When Attorney General Eliot Spitzer of Manhattan chose Senator David Paterson of Manhattan as his running mate in the campaign for governor, the decision set off grumbling that the Democratic ticket might be too tilted toward Manhattan. Anyone who still thinks that may want to take a look at the chart that ran alongside the dispatch by our Jacob Gershman on the front page of Friday’s New York Sun. It showed that the Spitzer tax cuts are tilted heavily toward the suburbs, so much so that in some cases, a Westchester taxpayer with the same income and the same home value as a Manhattan taxpayer would get a tax cut of $1,221 more that the $251 that would go to the Manhattan resident.

If it looks like Messrs. Spitzer and Paterson are bending over backward to prevent any impression of Manhattan favoritism, feature what’s happening on the spending side. The backdrop is that a state judge, Leland DeGrasse, has ordered $23 billion in additional spending on New York City’s public schools. It’s an unconstitutional ruling, in the view of many, and the Republican candidate for governor, John Faso, who is from Kinderhook in the Hudson Valley, has vowed to defy that court order. Mr. Spitzer has straddled the issue. As Governor Pataki’s lawyer, Mr. Spitzer has dutifully fought against the Campaign for Fiscal Equity in court. But one of Mr. Spitzer’s campaign consultants, Luis Miranda of the Mirram Group, is chairman of the Campaign for Fiscal Equity.

So the betting is that if he is elected governor, Mr. Spitzer will do a pirouette and deliver some of the CFE money to New York City. So the net result would be higher taxes for New York City and more government spending on New York City. It’s a sharp contrast with the approach of Mr. Faso. Mr. Faso also has a Spitzer-style property tax relief tilted toward the suburbs. But unlike Mr. Spitzer, Mr. Faso has more tax cuts that would benefit New York City residents – including an elimination of the estate tax and a reduction of the tax rate on income between $40,000 and $80,000.

Mr.

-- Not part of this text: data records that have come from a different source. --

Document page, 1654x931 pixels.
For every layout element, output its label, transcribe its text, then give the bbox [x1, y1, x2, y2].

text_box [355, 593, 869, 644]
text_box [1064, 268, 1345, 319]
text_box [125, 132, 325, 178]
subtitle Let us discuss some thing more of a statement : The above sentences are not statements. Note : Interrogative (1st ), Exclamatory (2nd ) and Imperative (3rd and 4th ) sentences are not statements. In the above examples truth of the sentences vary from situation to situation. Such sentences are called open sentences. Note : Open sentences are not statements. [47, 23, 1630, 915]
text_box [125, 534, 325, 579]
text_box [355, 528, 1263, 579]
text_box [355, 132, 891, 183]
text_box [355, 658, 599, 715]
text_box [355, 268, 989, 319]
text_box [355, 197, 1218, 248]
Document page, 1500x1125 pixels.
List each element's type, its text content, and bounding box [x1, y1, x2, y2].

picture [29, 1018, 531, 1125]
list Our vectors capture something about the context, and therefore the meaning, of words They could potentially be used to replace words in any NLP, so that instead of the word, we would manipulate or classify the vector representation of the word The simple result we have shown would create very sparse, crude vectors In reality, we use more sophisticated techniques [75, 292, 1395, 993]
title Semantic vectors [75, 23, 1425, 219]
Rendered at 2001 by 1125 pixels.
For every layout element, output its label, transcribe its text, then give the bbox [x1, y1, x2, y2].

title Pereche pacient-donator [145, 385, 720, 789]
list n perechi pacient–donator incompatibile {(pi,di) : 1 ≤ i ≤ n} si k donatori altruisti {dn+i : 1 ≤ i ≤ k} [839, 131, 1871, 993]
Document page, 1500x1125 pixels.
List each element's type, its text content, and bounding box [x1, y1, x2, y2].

Spitzer has said his tax cuts are aimed partly at curing the drain of population to other states from New York. But he doesn’t seem to get it, any more than does the New York Times, which last week ran a 1,500 word article on the population drain, an article that, as vodkapundit.com noted, managed to avoid mentioning New York’s highest-in-the-nation state and local tax burden. And as the Manhattan Institute’s E.J. McMahon notes today in a letter to the editor of the Sun, Mr. Spitzer’s tax plan is less a tax cut than a tax shift. Since many of those leaving the state are younger workers, and since New York City is more of a magnet for young people than the suburbs are, the Spitzer tax shift providing tax relief targeted to senior citizens and the suburbs seems particularly ill-fitted to New York state’s challenges.

Mr. Spitzer may figure he is so popular – and he’s a wonderful fellow to talk with – and so far ahead in the polls that he doesn’t have to worry about the details of tax policy, because few voters will. It’s the same assume-the-average-voter-or-consumer-is-easily-duped worldview that informed Mr. Spitzer’s crusades as attorney general against music promotion on the radio and against Wall Street stock “research.” Our own view is that New Yorkers, who are anything but dumb, will figure it out.